• [Directions for this task] All of the data below is to be repeated exactly, except for the pictures.

• [The data]
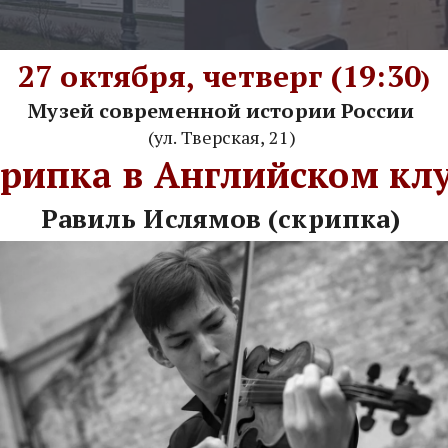
27 октября, четверг (19:30
)
(ул. Тверская, 21) 
крипка в Английском клу
Равиль Ислямов (скрипка) 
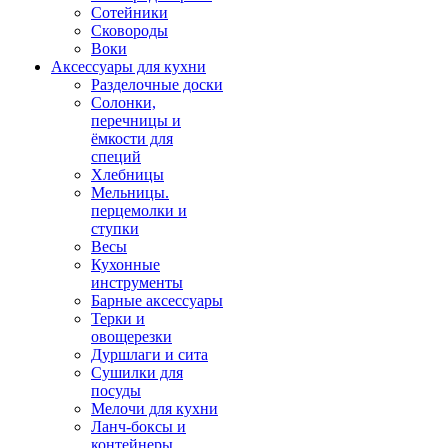
Сотейники
Сковороды
Воки
Аксессуары для кухни
Разделочные доски
Солонки,
перечницы и
ёмкости для
специй
Хлебницы
Мельницы.
перцемолки и
ступки
Весы
Кухонные
инструменты
Барные аксессуары
Терки и
овощерезки
Дуршлаги и сита
Сушилки для
посуды
Мелочи для кухни
Ланч-боксы и
контейнеры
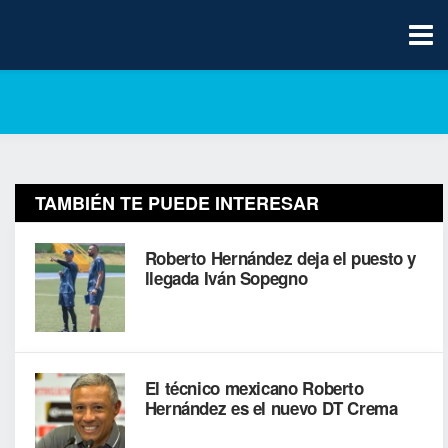
TAMBIÉN TE PUEDE INTERESAR
Roberto Hernández deja el puesto y
llegada Iván Sopegno
El técnico mexicano Roberto
Hernández es el nuevo DT Crema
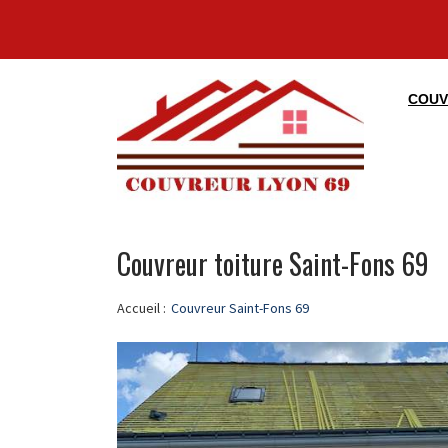
COUV
Couvreur toiture Saint-Fons 69
Accueil :
Couvreur Saint-Fons 69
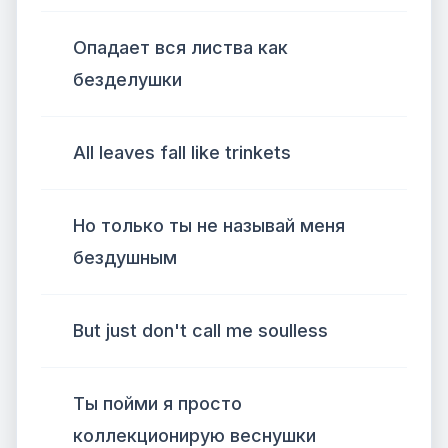
Опадает вся листва как
безделушки
All leaves fall like trinkets
Но только ты не называй меня
бездушным
But just don't call me soulless
Ты пойми я просто
коллекционирую веснушки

• [Answer section]
27 октября, четверг (19:30
)
(ул. Тверская, 21) 
крипка в Английском клу
Равиль Ислямов (скрипка) 
Сотейники
Сковороды
Воки
Аксессуары для кухни
Разделочные доски
Солонки,
перечницы и
ёмкости для
специй
Хлебницы
Мельницы.
перцемолки и
ступки
Весы
Кухонные
инструменты
Барные аксессуары
Терки и
овощерезки
Дуршлаги и сита
Сушилки для
посуды
Мелочи для кухни
Ланч-боксы и
контейнеры
TAMBIÉN TE PUEDE INTERESAR
Roberto Hernández deja el puesto y
llegada Iván Sopegno
El técnico mexicano Roberto
Hernández es el nuevo DT Crema
COUV
Couvreur toiture Saint-Fons 69
Accueil :
Couvreur Saint-Fons 69
Опадает вся листва как
безделушки
All leaves fall like trinkets
Но только ты не называй меня
бездушным
But just don't call me soulless
Ты пойми я просто
коллекционирую веснушки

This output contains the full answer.